Saved data entries:
● ● ●
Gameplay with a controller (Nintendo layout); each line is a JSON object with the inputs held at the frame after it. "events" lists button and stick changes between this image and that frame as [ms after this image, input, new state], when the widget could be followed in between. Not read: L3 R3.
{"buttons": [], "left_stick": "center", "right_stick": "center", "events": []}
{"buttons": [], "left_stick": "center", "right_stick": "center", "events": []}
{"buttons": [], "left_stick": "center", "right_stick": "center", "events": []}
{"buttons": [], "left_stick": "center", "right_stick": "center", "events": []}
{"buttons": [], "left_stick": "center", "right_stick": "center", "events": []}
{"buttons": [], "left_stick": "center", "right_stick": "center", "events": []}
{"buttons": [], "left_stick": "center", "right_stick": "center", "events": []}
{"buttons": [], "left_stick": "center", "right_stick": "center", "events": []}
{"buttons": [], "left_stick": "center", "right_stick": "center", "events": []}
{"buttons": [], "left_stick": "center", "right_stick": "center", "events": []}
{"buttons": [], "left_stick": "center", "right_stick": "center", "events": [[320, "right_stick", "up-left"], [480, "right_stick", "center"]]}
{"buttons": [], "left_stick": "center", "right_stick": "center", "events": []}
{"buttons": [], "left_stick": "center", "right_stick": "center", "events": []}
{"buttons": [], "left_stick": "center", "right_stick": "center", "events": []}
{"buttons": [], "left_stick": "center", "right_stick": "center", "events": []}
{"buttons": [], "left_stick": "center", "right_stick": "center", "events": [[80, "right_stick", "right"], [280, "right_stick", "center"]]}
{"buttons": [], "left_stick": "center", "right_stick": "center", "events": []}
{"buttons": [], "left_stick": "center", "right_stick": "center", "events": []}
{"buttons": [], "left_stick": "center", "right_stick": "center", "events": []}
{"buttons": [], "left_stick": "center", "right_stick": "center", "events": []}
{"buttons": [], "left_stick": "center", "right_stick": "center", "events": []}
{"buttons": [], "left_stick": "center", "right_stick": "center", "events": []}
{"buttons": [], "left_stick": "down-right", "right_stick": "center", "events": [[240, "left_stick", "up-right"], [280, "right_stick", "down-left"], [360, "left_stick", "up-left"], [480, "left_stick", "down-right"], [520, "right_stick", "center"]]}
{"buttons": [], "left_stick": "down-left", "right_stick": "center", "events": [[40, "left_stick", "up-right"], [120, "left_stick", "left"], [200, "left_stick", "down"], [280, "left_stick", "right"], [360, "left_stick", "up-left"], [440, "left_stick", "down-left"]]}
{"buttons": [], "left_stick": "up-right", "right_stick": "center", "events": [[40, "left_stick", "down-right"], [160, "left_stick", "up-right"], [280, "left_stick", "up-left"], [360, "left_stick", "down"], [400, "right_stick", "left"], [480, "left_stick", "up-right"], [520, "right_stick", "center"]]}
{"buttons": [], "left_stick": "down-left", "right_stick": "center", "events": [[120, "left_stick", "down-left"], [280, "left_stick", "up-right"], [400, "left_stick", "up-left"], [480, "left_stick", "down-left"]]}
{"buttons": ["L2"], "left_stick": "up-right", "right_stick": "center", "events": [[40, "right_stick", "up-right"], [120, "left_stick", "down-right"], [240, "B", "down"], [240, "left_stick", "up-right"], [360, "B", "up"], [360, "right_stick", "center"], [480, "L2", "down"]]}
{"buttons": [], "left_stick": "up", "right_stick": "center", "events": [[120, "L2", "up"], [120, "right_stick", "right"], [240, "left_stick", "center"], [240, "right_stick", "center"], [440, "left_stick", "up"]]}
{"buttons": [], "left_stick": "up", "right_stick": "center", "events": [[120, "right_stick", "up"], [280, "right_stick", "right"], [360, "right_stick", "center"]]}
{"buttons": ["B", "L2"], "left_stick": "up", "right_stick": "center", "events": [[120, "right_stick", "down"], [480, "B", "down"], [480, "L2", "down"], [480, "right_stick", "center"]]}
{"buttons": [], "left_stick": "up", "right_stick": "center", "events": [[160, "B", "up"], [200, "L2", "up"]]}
● ● ●
• **Task objective**
Line by line, output the data precisely as shown above.

• **Task answer**
Gameplay with a controller (Nintendo layout); each line is a JSON object with the inputs held at the frame after it. "events" lists button and stick changes between this image and that frame as [ms after this image, input, new state], when the widget could be followed in between. Not read: L3 R3.
{"buttons": [], "left_stick": "center", "right_stick": "center", "events": []}
{"buttons": [], "left_stick": "center", "right_stick": "center", "events": []}
{"buttons": [], "left_stick": "center", "right_stick": "center", "events": []}
{"buttons": [], "left_stick": "center", "right_stick": "center", "events": []}
{"buttons": [], "left_stick": "center", "right_stick": "center", "events": []}
{"buttons": [], "left_stick": "center", "right_stick": "center", "events": []}
{"buttons": [], "left_stick": "center", "right_stick": "center", "events": []}
{"buttons": [], "left_stick": "center", "right_stick": "center", "events": []}
{"buttons": [], "left_stick": "center", "right_stick": "center", "events": []}
{"buttons": [], "left_stick": "center", "right_stick": "center", "events": []}
{"buttons": [], "left_stick": "center", "right_stick": "center", "events": [[320, "right_stick", "up-left"], [480, "right_stick", "center"]]}
{"buttons": [], "left_stick": "center", "right_stick": "center", "events": []}
{"buttons": [], "left_stick": "center", "right_stick": "center", "events": []}
{"buttons": [], "left_stick": "center", "right_stick": "center", "events": []}
{"buttons": [], "left_stick": "center", "right_stick": "center", "events": []}
{"buttons": [], "left_stick": "center", "right_stick": "center", "events": [[80, "right_stick", "right"], [280, "right_stick", "center"]]}
{"buttons": [], "left_stick": "center", "right_stick": "center", "events": []}
{"buttons": [], "left_stick": "center", "right_stick": "center", "events": []}
{"buttons": [], "left_stick": "center", "right_stick": "center", "events": []}
{"buttons": [], "left_stick": "center", "right_stick": "center", "events": []}
{"buttons": [], "left_stick": "center", "right_stick": "center", "events": []}
{"buttons": [], "left_stick": "center", "right_stick": "center", "events": []}
{"buttons": [], "left_stick": "down-right", "right_stick": "center", "events": [[240, "left_stick", "up-right"], [280, "right_stick", "down-left"], [360, "left_stick", "up-left"], [480, "left_stick", "down-right"], [520, "right_stick", "center"]]}
{"buttons": [], "left_stick": "down-left", "right_stick": "center", "events": [[40, "left_stick", "up-right"], [120, "left_stick", "left"], [200, "left_stick", "down"], [280, "left_stick", "right"], [360, "left_stick", "up-left"], [440, "left_stick", "down-left"]]}
{"buttons": [], "left_stick": "up-right", "right_stick": "center", "events": [[40, "left_stick", "down-right"], [160, "left_stick", "up-right"], [280, "left_stick", "up-left"], [360, "left_stick", "down"], [400, "right_stick", "left"], [480, "left_stick", "up-right"], [520, "right_stick", "center"]]}
{"buttons": [], "left_stick": "down-left", "right_stick": "center", "events": [[120, "left_stick", "down-left"], [280, "left_stick", "up-right"], [400, "left_stick", "up-left"], [480, "left_stick", "down-left"]]}
{"buttons": ["L2"], "left_stick": "up-right", "right_stick": "center", "events": [[40, "right_stick", "up-right"], [120, "left_stick", "down-right"], [240, "B", "down"], [240, "left_stick", "up-right"], [360, "B", "up"], [360, "right_stick", "center"], [480, "L2", "down"]]}
{"buttons": [], "left_stick": "up", "right_stick": "center", "events": [[120, "L2", "up"], [120, "right_stick", "right"], [240, "left_stick", "center"], [240, "right_stick", "center"], [440, "left_stick", "up"]]}
{"buttons": [], "left_stick": "up", "right_stick": "center", "events": [[120, "right_stick", "up"], [280, "right_stick", "right"], [360, "right_stick", "center"]]}
{"buttons": ["B", "L2"], "left_stick": "up", "right_stick": "center", "events": [[120, "right_stick", "down"], [480, "B", "down"], [480, "L2", "down"], [480, "right_stick", "center"]]}
{"buttons": [], "left_stick": "up", "right_stick": "center", "events": [[160, "B", "up"], [200, "L2", "up"]]}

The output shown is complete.